I've just signed up for the Malvern Cowboy Show :lol: 

Can anyone tell me what are the 'happenings' at these events (rallywise) nowadays, it's been some years since my last attendance. :? 

tony


----------



## GEMMY (Jun 19, 2006)

As it's the Western Show, at the rally do we all sit round a campfire eating beans and see who can fart the loudest, I'm a poor contender if so. :wink: 

tony


----------



## Glandwr (Jun 12, 2006)

Becoming gregarious in your old age Tony?  

Dick


----------



## GEMMY (Jun 19, 2006)

MOI ? just want info..............looks like I won't bother. :wink: 

tony


----------



## Stanner (Aug 17, 2006)

> MOI ? just want info..............looks like I won't bother. :wink:
> 
> tony


If your visit to the Cowboy show is televised will the presenters be Dominic and Melinda? :lol:


----------



## bognormike (May 10, 2005)

Usual stuff, tony. People turn up, sit around and talk about their motorhomes, have a few drinks. Then do the same next day, only with more drinks. :wink: 
I believe that at Malvern they do tend to be a bit " cowboy-ish",, with some of that silly walking around in squares. I also believe it's not compulsory, though. 8)


----------



## LadyJ (May 9, 2005)

Tony at Malvern Show mhf usually have between 60 and 80 odd vans so its not always that easy to organize a communial get together, a lot of folks go to the evening entertainment also.

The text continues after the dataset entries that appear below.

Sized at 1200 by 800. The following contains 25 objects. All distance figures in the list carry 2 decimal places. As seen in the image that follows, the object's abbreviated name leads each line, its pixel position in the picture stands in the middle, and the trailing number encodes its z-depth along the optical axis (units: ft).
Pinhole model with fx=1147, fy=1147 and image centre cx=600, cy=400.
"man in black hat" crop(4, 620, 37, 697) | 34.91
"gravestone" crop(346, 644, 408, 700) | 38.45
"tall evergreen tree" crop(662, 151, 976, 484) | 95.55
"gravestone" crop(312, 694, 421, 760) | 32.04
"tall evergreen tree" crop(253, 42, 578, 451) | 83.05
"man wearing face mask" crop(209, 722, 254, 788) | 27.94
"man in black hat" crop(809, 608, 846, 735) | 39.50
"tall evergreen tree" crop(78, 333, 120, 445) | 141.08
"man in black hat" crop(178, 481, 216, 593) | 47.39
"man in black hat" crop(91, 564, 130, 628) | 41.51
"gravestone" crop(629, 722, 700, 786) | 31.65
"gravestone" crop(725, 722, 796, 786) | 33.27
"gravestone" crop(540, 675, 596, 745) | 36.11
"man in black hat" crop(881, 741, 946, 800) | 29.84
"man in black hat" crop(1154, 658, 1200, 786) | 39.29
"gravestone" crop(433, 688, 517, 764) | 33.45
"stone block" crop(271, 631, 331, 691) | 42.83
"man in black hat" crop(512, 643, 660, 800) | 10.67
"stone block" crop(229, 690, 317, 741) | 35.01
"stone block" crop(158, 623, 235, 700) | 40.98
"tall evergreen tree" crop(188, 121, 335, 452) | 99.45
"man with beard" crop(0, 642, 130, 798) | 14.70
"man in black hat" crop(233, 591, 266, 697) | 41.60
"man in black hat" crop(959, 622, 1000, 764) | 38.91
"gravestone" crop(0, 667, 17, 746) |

Best way is if you see a little crowd sitting out nattering and drinking just take your chair over plonk yourself down introduce yourself and join in, none of them bite :lol: and you get to meet some jolly nice folks and a few characters as well :roll: 

If wet best place is either in your van or at the entertainment

Don't forget your cowboy hat :lol: 


Jacquie


----------



## GEMMY (Jun 19, 2006)

Any bring+buy , plus goodies sold in aid of the relevant charity :?: 

tony


----------



## LadyJ (May 9, 2005)

Am not sure what JollyJack Bob your marshal for this show is doing if anything he may do a raffle but will probably post about that near to the time of the show.

If you want to bring anything to sell just place it outside your van, frowned on by Warner's though :roll: but lots of folks do it anyway :lol: 




Jacquie


----------